* [YOUR TASK]: Once you find the line with "role in society." in the data that follows, repeat it and every line after it exactly, through the line with "## Encouraging Collaboration".

━━ DATASET ENTRIES ━━

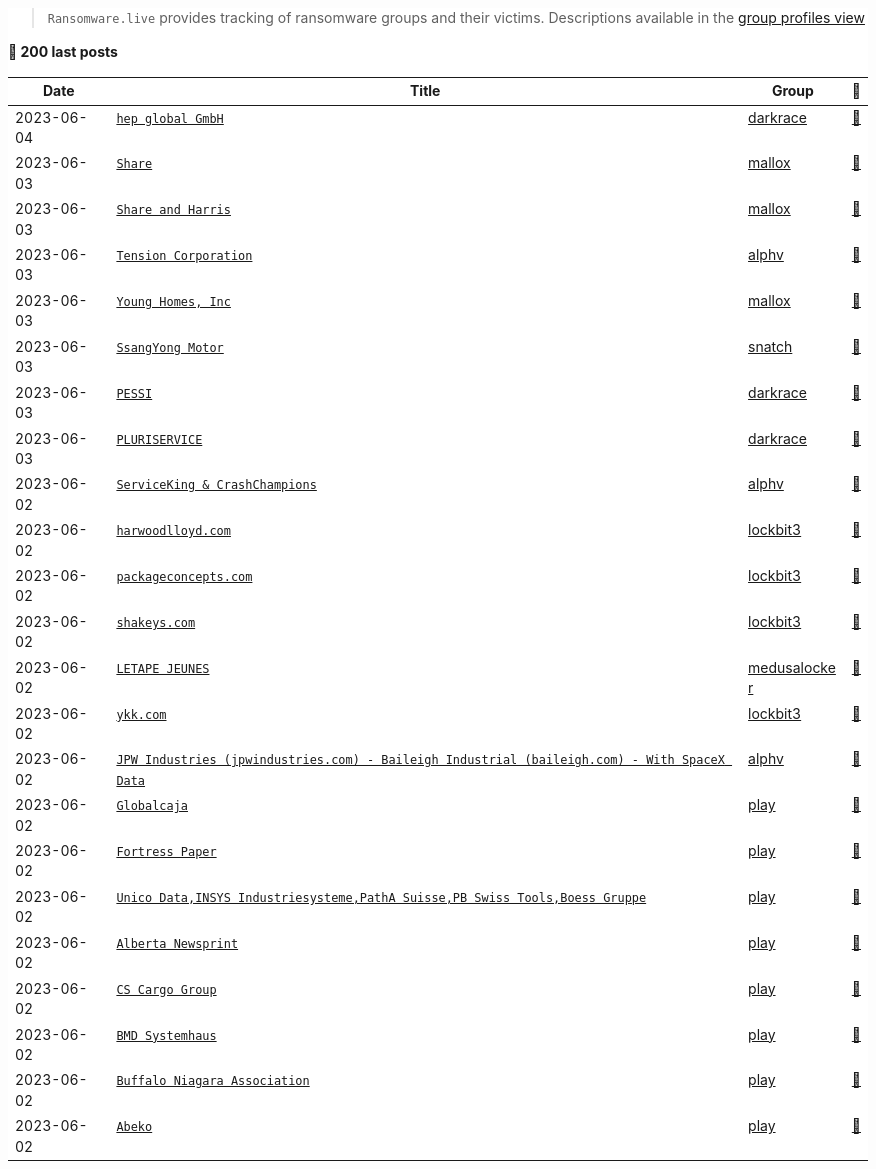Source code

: 
> `Ransomware.live` provides tracking of ransomware groups and their victims. Descriptions available in the [group profiles view](profiles.md)

**📰 200 last posts**

| Date | Title | Group | 📸 |
|---|---|---|---|
| 2023-06-04 | [`hep global GmbH`](https://google.com/search?q=hep+global+GmbH) | [darkrace](profiles.md?id=darkrace) | <a href="https://images.ransomware.live/screenshots/posts/d92a193b480d5837c625307aeb11968c.png" target=_blank>👀</a> |
| 2023-06-03 | [`Share`](https://google.com/search?q=Share) | [mallox](profiles.md?id=mallox) | <a href="https://images.ransomware.live/screenshots/posts/4eec243d938b824f253e2f3783199dc3.png" target=_blank>👀</a> |
| 2023-06-03 | [`Share and Harris`](https://google.com/search?q=Share+and+Harris) | [mallox](profiles.md?id=mallox) | <a href="https://images.ransomware.live/screenshots/posts/4eec243d938b824f253e2f3783199dc3.png" target=_blank>👀</a> |
| 2023-06-03 | [`Tension Corporation`](https://google.com/search?q=Tension+Corporation) | [alphv](profiles.md?id=alphv) | <a href="https://images.ransomware.live/screenshots/posts/a00a949769b35b53fc9824cec9b8dc8d.png" target=_blank>👀</a> |
| 2023-06-03 | [`Young Homes, Inc`](https://google.com/search?q=Young+Homes%2C+Inc) | [mallox](profiles.md?id=mallox) | <a href="https://images.ransomware.live/screenshots/posts/8479c28ef1ce9070df876f464ccc6fa1.png" target=_blank>👀</a> |
| 2023-06-03 | [`SsangYong Motor`](https://google.com/search?q=SsangYong+Motor) | [snatch](profiles.md?id=snatch) | <a href="https://images.ransomware.live/screenshots/posts/ded19993434d96d46a0d6e9afccb4157.png" target=_blank>👀</a> |
| 2023-06-03 | [`PESSI`](https://google.com/search?q=PESSI) | [darkrace](profiles.md?id=darkrace) | <a href="https://images.ransomware.live/screenshots/posts/7ba73da49ed2a67ceb03f78f89159b6b.png" target=_blank>👀</a> |
| 2023-06-03 | [`PLURISERVICE`](https://google.com/search?q=PLURISERVICE) | [darkrace](profiles.md?id=darkrace) | <a href="https://images.ransomware.live/screenshots/posts/459a659eee9eb06f0cd9517c8ceb3ed1.png" target=_blank>👀</a> |
| 2023-06-02 | [`ServiceKing & CrashChampions`](https://google.com/search?q=ServiceKing+%26+CrashChampions) | [alphv](profiles.md?id=alphv) | <a href="https://images.ransomware.live/screenshots/posts/7a4301a4882eca487c860d4a1d21552a.png" target=_blank>👀</a> |
| 2023-06-02 | [`harwoodlloyd.com`](https://google.com/search?q=harwoodlloyd.com) | [lockbit3](profiles.md?id=lockbit3) | <a href="https://images.ransomware.live/screenshots/posts/a1161a8ca92c1b629e4644c2d44fbf58.png" target=_blank>👀</a> |
| 2023-06-02 | [`packageconcepts.com`](https://google.com/search?q=packageconcepts.com) | [lockbit3](profiles.md?id=lockbit3) | <a href="https://images.ransomware.live/screenshots/posts/69f94ba4a08238b2399ec864295d118e.png" target=_blank>👀</a> |
| 2023-06-02 | [`shakeys.com`](https://google.com/search?q=shakeys.com) | [lockbit3](profiles.md?id=lockbit3) | <a href="https://images.ransomware.live/screenshots/posts/efd052617172696176bbb962b1a17311.png" target=_blank>👀</a> |
| 2023-06-02 | [`LETAPE JEUNES`](https://google.com/search?q=LETAPE+JEUNES) | [medusalocker](profiles.md?id=medusalocker) | <a href="https://images.ransomware.live/screenshots/posts/d5a88117cb439be8bcb23b748af9311c.png" target=_blank>👀</a> |
| 2023-06-02 | [`ykk.com`](https://google.com/search?q=ykk.com) | [lockbit3](profiles.md?id=lockbit3) | <a href="https://images.ransomware.live/screenshots/posts/8b5d9280ed5c1b8fd3e0733084502efe.png" target=_blank>👀</a> |
| 2023-06-02 | [`JPW Industries (jpwindustries.com) - Baileigh Industrial (baileigh.com) - With SpaceX Data`](https://google.com/search?q=JPW+Industries+%28jpwindustries.com%29+-+Baileigh+Industrial+%28baileigh.com%29+-+With+SpaceX+Data) | [alphv](profiles.md?id=alphv) | <a href="https://images.ransomware.live/screenshots/posts/17bfcf6b04a6ec4d0a1abb9020cc7b8c.png" target=_blank>👀</a> |
| 2023-06-02 | [`Globalcaja`](https://google.com/search?q=Globalcaja) | [play](profiles.md?id=play) | <a href="https://images.ransomware.live/screenshots/posts/06188552c6ffab0029cbdc1d56783d73.png" target=_blank>👀</a> |
| 2023-06-02 | [`Fortress Paper`](https://google.com/search?q=Fortress+Paper) | [play](profiles.md?id=play) | <a href="https://images.ransomware.live/screenshots/posts/8999c522abb613de61940cf82633cd91.png" target=_blank>👀</a> |
| 2023-06-02 | [`Unico Data,INSYS Industriesysteme,PathA Suisse,PB Swiss Tools,Boess Gruppe`](https://google.com/search?q=Unico+Data%2CINSYS+Industriesysteme%2CPathA+Suisse%2CPB+Swiss+Tools%2CBoess+Gruppe) | [play](profiles.md?id=play) | <a href="https://images.ransomware.live/screenshots/posts/2efa6753623d2ee23397005ff522d7a0.png" target=_blank>👀</a> |
| 2023-06-02 | [`Alberta Newsprint`](https://google.com/search?q=Alberta+Newsprint) | [play](profiles.md?id=play) | <a href="https://images.ransomware.live/screenshots/posts/63b345f257d8675d47ca1af9de7c251a.png" target=_blank>👀</a> |
| 2023-06-02 | [`CS Cargo Group`](https://google.com/search?q=CS+Cargo+Group) | [play](profiles.md?id=play) | <a href="https://images.ransomware.live/screenshots/posts/1bedddc52ab07f0563039ad84b0ae94d.png" target=_blank>👀</a> |
| 2023-06-02 | [`BMD Systemhaus`](https://google.com/search?q=BMD+Systemhaus) | [play](profiles.md?id=play) | <a href="https://images.ransomware.live/screenshots/posts/a71d31a202cc60c1d9c2dc40055754f2.png" target=_blank>👀</a> |
| 2023-06-02 | [`Buffalo Niagara Association`](https://google.com/search?q=Buffalo+Niagara+Association) | [play](profiles.md?id=play) | <a href="https://images.ransomware.live/screenshots/posts/82252217134028be4a8323558c35ee69.png" target=_blank>👀</a> |
| 2023-06-02 | [`Abeko`](https://google.com/search?q=Abeko) | [play](profiles.md?id=play) | <a href="https://images.ransomware.live/screenshots/posts/e14234ed746d20f1599f7924bed0e863.png" target=_blank>👀</a> |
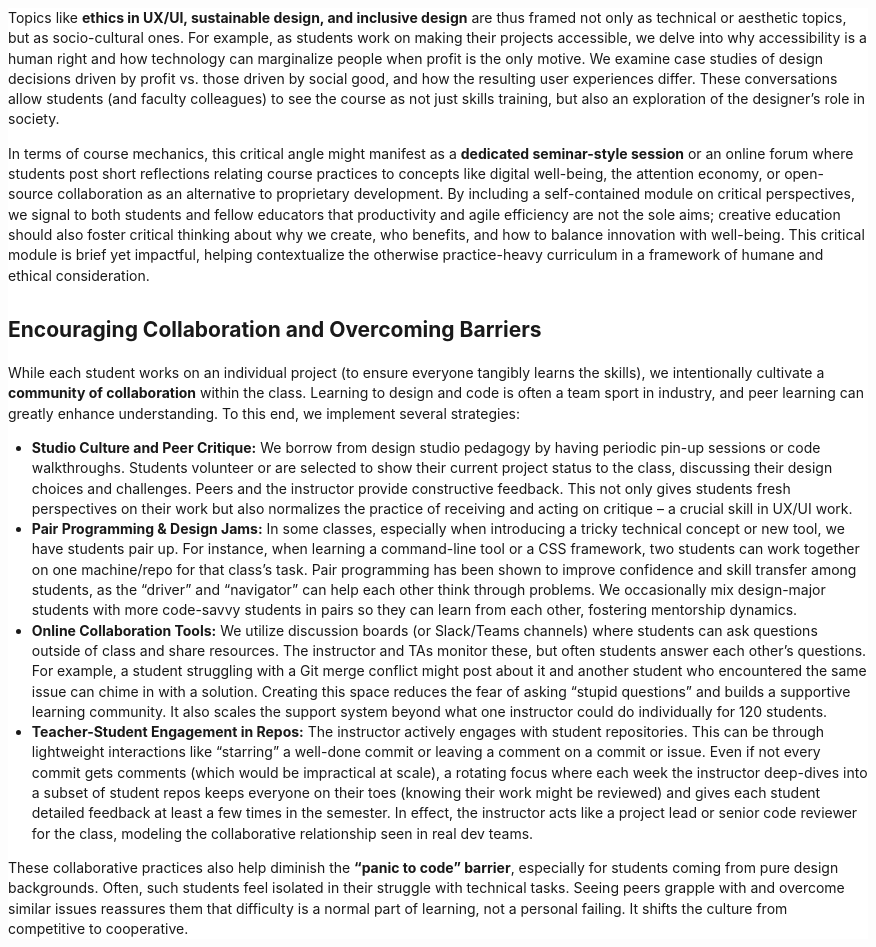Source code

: Topics like **ethics in UX/UI, sustainable design, and inclusive design** are thus framed not only as technical or aesthetic topics, but as socio-cultural ones. For example, as students work on making their projects accessible, we delve into why accessibility is a human right and how technology can marginalize people when profit is the only motive. We examine case studies of design decisions driven by profit vs. those driven by social good, and how the resulting user experiences differ. These conversations allow students (and faculty colleagues) to see the course as not just skills training, but also an exploration of the designer’s role in society.

In terms of course mechanics, this critical angle might manifest as a **dedicated seminar-style session** or an online forum where students post short reflections relating course practices to concepts like digital well-being, the attention economy, or open-source collaboration as an alternative to proprietary development. By including a self-contained module on critical perspectives, we signal to both students and fellow educators that productivity and agile efficiency are not the sole aims; creative education should also foster critical thinking about why we create, who benefits, and how to balance innovation with well-being. This critical module is brief yet impactful, helping contextualize the otherwise practice-heavy curriculum in a framework of humane and ethical consideration.

## Encouraging Collaboration and Overcoming Barriers

While each student works on an individual project (to ensure everyone tangibly learns the skills), we intentionally cultivate a **community of collaboration** within the class. Learning to design and code is often a team sport in industry, and peer learning can greatly enhance understanding. To this end, we implement several strategies:

- **Studio Culture and Peer Critique:** We borrow from design studio pedagogy by having periodic pin-up sessions or code walkthroughs. Students volunteer or are selected to show their current project status to the class, discussing their design choices and challenges. Peers and the instructor provide constructive feedback. This not only gives students fresh perspectives on their work but also normalizes the practice of receiving and acting on critique – a crucial skill in UX/UI work.
- **Pair Programming & Design Jams:** In some classes, especially when introducing a tricky technical concept or new tool, we have students pair up. For instance, when learning a command-line tool or a CSS framework, two students can work together on one machine/repo for that class’s task. Pair programming has been shown to improve confidence and skill transfer among students, as the “driver” and “navigator” can help each other think through problems. We occasionally mix design-major students with more code-savvy students in pairs so they can learn from each other, fostering mentorship dynamics.
- **Online Collaboration Tools:** We utilize discussion boards (or Slack/Teams channels) where students can ask questions outside of class and share resources. The instructor and TAs monitor these, but often students answer each other’s questions. For example, a student struggling with a Git merge conflict might post about it and another student who encountered the same issue can chime in with a solution. Creating this space reduces the fear of asking “stupid questions” and builds a supportive learning community. It also scales the support system beyond what one instructor could do individually for 120 students.
- **Teacher-Student Engagement in Repos:** The instructor actively engages with student repositories. This can be through lightweight interactions like “starring” a well-done commit or leaving a comment on a commit or issue. Even if not every commit gets comments (which would be impractical at scale), a rotating focus where each week the instructor deep-dives into a subset of student repos keeps everyone on their toes (knowing their work might be reviewed) and gives each student detailed feedback at least a few times in the semester. In effect, the instructor acts like a project lead or senior code reviewer for the class, modeling the collaborative relationship seen in real dev teams.

These collaborative practices also help diminish the **“panic to code” barrier**, especially for students coming from pure design backgrounds. Often, such students feel isolated in their struggle with technical tasks. Seeing peers grapple with and overcome similar issues reassures them that difficulty is a normal part of learning, not a personal failing. It shifts the culture from competitive to cooperative.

━━━

* [WORKED SOLUTION]:
: Topics like **ethics in UX/UI, sustainable design, and inclusive design** are thus framed not only as technical or aesthetic topics, but as socio-cultural ones. For example, as students work on making their projects accessible, we delve into why accessibility is a human right and how technology can marginalize people when profit is the only motive. We examine case studies of design decisions driven by profit vs. those driven by social good, and how the resulting user experiences differ. These conversations allow students (and faculty colleagues) to see the course as not just skills training, but also an exploration of the designer’s role in society.

In terms of course mechanics, this critical angle might manifest as a **dedicated seminar-style session** or an online forum where students post short reflections relating course practices to concepts like digital well-being, the attention economy, or open-source collaboration as an alternative to proprietary development. By including a self-contained module on critical perspectives, we signal to both students and fellow educators that productivity and agile efficiency are not the sole aims; creative education should also foster critical thinking about why we create, who benefits, and how to balance innovation with well-being. This critical module is brief yet impactful, helping contextualize the otherwise practice-heavy curriculum in a framework of humane and ethical consideration.

## Encouraging Collaboration and Overcoming Barriers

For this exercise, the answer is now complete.